■ **Problem details**
Sift the listing for lines that hold the string "round" and pull them out.

■ **Entries shown**
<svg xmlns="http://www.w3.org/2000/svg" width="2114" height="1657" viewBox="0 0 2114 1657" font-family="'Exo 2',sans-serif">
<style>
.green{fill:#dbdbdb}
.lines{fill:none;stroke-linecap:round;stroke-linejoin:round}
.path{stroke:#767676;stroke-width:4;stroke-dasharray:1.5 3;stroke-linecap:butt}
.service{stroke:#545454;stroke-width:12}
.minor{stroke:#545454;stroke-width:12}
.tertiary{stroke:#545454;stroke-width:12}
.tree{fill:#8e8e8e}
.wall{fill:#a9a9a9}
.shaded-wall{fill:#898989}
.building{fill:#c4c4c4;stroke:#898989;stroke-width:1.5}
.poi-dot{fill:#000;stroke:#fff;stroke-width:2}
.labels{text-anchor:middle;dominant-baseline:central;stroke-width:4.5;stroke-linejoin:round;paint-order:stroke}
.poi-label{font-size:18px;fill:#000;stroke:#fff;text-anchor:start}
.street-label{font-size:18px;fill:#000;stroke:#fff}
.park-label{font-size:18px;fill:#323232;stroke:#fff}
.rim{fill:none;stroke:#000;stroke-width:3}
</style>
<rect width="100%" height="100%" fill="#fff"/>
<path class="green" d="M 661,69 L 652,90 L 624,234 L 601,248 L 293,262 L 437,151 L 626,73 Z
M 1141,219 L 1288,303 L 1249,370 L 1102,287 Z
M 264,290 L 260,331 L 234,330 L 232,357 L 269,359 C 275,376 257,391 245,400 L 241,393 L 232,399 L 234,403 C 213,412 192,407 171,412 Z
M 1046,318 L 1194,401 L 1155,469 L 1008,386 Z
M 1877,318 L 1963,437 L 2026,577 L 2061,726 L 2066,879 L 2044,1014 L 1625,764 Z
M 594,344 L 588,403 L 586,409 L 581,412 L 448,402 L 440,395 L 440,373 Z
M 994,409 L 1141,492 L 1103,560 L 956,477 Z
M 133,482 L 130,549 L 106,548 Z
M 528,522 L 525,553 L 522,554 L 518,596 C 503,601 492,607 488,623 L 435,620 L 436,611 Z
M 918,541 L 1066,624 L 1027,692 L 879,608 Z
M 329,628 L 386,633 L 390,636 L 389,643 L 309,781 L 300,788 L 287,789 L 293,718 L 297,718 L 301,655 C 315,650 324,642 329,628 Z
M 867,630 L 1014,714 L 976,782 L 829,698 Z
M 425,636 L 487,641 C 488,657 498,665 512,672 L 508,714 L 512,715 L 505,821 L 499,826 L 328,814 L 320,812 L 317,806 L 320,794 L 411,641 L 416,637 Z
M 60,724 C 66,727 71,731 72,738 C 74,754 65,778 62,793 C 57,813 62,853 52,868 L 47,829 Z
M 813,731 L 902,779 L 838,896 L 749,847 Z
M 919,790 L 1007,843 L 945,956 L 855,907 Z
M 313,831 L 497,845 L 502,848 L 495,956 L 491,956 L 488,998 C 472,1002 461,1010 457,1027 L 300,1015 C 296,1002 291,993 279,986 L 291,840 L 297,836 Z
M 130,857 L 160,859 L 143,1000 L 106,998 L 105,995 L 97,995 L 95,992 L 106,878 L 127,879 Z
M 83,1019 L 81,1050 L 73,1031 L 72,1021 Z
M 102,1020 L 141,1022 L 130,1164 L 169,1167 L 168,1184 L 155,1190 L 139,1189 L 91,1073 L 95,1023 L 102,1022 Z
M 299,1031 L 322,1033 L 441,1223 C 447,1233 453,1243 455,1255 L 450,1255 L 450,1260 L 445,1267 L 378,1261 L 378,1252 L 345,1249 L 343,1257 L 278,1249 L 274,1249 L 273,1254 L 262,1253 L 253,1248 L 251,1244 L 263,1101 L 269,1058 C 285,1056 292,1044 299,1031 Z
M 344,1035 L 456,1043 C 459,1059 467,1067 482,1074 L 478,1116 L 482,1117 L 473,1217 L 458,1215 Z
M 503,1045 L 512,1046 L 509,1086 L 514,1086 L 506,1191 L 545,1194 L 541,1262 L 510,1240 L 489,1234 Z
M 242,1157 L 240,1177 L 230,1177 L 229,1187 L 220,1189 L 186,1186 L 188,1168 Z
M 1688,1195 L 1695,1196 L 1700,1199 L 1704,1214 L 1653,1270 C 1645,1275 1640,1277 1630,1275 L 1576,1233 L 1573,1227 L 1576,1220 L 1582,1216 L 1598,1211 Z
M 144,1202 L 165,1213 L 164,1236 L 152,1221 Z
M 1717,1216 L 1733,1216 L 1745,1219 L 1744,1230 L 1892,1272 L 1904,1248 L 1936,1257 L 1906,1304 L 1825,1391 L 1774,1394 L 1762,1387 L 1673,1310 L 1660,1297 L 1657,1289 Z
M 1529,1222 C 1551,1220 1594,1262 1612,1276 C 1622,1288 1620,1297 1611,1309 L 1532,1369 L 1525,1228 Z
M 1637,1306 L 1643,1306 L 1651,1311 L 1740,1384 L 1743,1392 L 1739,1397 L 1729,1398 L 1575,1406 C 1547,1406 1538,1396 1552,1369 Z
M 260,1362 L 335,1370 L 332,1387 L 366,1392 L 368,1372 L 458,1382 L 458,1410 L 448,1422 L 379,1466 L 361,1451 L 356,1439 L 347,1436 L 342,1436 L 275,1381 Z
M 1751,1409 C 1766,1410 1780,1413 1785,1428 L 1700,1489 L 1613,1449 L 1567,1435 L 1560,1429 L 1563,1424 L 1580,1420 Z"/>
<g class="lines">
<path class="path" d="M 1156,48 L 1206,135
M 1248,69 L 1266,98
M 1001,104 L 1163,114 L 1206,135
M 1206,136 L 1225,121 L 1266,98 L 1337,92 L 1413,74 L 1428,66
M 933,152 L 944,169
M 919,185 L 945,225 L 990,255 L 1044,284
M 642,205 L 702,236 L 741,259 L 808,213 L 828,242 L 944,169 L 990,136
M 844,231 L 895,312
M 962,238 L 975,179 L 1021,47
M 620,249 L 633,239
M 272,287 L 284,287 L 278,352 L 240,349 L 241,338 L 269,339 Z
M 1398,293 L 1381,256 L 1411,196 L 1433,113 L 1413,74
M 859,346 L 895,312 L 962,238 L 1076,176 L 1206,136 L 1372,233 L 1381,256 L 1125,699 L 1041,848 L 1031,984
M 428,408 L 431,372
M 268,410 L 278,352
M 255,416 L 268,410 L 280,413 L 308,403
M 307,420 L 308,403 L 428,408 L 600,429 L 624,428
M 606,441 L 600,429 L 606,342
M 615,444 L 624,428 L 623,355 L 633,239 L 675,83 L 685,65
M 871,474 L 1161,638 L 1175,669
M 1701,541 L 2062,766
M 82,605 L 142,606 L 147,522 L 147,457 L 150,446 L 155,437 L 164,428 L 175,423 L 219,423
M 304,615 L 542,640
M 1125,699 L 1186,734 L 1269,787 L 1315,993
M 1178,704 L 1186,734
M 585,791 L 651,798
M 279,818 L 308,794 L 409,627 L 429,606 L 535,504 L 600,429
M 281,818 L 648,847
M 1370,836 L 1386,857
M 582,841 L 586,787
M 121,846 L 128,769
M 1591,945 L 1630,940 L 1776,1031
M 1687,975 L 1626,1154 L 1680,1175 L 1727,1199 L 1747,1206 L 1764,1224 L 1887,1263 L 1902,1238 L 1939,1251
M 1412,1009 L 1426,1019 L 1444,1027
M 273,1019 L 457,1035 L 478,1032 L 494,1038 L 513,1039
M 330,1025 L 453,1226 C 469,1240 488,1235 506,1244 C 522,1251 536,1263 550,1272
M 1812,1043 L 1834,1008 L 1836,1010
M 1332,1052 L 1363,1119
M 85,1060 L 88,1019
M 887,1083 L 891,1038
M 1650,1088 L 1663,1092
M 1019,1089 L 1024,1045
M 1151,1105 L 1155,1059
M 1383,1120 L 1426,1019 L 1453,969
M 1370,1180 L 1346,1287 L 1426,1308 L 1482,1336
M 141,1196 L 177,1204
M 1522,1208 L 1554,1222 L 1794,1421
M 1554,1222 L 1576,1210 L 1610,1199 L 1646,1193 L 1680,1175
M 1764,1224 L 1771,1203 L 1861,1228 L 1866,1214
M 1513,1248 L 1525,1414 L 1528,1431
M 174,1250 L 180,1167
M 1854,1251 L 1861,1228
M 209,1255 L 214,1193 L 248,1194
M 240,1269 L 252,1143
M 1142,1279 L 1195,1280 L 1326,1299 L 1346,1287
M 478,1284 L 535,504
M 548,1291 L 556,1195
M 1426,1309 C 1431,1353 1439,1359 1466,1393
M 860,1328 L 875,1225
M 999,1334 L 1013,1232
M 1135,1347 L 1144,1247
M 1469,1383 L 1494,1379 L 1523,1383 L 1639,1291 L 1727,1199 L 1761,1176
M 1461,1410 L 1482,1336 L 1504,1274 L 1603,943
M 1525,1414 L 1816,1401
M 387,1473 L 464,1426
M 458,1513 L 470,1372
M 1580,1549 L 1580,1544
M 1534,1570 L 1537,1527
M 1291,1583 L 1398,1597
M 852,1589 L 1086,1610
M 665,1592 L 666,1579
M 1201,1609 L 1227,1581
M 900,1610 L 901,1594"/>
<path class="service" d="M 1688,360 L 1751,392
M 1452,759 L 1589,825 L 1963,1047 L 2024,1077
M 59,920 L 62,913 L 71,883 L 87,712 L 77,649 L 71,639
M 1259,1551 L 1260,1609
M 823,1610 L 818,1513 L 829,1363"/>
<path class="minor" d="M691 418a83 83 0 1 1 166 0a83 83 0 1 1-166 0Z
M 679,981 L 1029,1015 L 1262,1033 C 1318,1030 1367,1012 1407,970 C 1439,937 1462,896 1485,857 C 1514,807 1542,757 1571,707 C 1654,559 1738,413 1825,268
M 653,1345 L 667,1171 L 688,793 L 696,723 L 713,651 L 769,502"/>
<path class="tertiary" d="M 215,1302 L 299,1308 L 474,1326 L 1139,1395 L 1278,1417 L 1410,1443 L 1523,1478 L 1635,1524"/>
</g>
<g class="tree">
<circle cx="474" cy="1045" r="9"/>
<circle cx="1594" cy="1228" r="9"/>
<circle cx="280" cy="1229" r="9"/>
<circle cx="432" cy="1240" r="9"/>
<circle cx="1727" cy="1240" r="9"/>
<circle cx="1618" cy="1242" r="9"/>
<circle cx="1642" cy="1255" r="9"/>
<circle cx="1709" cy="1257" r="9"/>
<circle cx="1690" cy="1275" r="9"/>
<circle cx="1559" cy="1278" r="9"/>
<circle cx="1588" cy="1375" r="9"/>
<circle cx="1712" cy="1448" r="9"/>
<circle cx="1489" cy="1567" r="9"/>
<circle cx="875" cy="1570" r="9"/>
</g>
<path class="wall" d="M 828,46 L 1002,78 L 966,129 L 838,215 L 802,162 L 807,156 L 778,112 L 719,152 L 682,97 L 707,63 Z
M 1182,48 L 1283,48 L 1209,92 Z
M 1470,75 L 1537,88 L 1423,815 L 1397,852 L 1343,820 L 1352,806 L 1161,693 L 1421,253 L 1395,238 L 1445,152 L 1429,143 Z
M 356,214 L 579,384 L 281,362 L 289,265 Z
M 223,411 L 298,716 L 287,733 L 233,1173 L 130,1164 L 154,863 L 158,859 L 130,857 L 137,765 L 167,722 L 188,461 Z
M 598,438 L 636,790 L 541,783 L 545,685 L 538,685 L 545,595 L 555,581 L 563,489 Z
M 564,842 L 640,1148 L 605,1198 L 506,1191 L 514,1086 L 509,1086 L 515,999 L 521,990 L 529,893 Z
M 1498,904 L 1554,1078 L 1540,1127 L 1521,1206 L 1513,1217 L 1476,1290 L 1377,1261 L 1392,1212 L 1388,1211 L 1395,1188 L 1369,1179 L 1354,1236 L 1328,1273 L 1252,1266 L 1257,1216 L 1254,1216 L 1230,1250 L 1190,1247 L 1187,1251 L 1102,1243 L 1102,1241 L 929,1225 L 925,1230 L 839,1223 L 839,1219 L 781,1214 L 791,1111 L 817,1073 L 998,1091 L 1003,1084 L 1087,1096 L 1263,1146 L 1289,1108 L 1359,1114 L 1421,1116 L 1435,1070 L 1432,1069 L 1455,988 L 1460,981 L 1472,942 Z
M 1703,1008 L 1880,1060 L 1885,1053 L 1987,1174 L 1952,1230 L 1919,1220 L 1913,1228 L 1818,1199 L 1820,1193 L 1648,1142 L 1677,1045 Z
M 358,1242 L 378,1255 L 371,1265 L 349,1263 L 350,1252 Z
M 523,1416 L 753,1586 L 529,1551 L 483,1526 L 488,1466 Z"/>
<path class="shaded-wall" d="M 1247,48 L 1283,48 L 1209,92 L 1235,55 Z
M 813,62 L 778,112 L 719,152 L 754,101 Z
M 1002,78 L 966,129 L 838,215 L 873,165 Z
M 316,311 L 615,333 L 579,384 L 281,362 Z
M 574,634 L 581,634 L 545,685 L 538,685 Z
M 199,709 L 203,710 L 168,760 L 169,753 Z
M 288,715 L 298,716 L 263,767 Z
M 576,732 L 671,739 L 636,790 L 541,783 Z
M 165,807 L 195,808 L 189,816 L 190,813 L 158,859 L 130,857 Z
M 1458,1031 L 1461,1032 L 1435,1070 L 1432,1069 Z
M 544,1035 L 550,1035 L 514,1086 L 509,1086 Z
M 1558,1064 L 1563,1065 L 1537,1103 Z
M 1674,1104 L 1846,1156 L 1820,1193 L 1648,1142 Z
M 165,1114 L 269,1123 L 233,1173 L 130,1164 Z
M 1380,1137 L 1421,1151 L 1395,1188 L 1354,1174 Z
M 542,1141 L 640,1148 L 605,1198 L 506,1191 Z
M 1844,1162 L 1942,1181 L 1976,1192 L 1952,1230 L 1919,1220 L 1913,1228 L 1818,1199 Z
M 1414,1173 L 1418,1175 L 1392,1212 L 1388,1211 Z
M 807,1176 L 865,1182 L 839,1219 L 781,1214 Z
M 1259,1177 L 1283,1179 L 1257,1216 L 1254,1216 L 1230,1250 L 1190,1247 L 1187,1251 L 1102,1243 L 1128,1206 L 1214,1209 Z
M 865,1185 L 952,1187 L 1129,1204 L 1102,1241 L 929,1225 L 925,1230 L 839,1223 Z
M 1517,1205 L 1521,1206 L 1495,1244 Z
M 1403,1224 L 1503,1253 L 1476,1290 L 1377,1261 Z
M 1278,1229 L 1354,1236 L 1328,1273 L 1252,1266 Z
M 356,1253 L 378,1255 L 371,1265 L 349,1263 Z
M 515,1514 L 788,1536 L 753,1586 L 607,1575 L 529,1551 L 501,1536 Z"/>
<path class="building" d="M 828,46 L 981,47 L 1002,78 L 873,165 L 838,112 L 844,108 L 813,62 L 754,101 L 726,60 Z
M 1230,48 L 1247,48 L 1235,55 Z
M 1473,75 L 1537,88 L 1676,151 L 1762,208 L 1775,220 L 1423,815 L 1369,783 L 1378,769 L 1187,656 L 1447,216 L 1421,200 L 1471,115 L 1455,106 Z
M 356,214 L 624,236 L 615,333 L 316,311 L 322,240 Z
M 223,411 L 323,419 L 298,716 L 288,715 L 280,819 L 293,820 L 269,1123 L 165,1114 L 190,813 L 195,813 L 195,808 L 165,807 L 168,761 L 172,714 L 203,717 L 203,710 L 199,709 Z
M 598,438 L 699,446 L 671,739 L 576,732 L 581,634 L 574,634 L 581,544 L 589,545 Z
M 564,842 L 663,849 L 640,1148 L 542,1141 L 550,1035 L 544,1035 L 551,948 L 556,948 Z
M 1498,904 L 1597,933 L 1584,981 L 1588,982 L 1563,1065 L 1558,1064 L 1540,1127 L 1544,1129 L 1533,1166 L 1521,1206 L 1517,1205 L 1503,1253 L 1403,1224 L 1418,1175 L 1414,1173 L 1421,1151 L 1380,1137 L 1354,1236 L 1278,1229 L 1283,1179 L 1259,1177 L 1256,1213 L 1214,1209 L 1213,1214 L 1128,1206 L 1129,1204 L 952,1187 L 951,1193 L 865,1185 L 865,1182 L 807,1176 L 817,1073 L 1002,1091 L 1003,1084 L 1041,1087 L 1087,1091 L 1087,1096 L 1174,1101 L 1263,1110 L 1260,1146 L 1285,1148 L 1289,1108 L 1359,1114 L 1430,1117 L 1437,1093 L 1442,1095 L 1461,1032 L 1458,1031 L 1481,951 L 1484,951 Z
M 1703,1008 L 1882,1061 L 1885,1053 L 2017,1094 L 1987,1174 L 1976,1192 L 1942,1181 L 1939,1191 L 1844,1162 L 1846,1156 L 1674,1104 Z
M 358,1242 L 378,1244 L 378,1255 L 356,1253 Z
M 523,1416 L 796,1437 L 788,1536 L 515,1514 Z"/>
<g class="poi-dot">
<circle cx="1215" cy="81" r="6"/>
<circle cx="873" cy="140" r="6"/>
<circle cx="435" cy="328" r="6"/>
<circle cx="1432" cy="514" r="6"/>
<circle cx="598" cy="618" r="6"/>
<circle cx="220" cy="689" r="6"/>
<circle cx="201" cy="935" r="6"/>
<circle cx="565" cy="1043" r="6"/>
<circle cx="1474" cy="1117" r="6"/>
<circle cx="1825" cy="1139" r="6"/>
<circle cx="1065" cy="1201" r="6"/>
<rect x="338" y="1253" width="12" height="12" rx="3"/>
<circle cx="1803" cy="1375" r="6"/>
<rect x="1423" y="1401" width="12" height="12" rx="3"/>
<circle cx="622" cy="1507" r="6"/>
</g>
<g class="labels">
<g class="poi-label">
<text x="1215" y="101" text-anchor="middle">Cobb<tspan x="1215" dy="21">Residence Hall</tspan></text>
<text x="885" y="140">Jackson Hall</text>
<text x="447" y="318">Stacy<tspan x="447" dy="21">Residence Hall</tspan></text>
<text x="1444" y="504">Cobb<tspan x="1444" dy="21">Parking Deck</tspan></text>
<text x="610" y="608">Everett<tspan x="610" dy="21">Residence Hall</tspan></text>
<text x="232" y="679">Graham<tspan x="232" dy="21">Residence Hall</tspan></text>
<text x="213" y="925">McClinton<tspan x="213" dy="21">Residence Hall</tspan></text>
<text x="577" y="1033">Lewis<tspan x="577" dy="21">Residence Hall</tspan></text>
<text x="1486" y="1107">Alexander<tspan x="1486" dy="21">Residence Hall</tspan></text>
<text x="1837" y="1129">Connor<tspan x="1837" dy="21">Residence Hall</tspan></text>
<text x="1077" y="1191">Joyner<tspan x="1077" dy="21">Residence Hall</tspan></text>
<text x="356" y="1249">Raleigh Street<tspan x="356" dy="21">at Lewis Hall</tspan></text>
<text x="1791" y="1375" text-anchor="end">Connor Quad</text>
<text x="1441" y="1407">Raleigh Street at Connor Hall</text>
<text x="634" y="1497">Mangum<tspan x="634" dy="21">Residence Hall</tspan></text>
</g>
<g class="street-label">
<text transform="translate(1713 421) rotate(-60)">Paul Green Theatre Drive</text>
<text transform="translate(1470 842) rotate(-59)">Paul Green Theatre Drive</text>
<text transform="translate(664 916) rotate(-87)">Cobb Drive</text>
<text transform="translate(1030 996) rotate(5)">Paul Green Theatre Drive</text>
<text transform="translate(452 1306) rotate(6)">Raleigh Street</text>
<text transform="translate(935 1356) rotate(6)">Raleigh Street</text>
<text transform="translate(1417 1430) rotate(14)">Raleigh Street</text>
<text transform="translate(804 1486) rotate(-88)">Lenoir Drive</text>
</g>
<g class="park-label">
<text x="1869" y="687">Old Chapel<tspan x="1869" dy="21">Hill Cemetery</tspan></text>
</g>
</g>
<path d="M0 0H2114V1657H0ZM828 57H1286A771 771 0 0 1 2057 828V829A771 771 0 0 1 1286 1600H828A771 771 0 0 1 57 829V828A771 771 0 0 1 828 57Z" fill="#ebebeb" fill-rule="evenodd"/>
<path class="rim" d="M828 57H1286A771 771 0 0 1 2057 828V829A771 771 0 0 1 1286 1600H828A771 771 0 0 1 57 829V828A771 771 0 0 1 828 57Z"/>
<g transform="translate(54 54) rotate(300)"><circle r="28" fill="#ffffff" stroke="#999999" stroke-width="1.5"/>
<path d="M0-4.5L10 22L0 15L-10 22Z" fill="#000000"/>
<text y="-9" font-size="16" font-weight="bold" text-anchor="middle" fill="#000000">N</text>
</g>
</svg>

■ **Task response**
.lines{fill:none;stroke-linecap:round;stroke-linejoin:round}
.labels{text-anchor:middle;dominant-baseline:central;stroke-width:4.5;stroke-linejoin:round;paint-order:stroke}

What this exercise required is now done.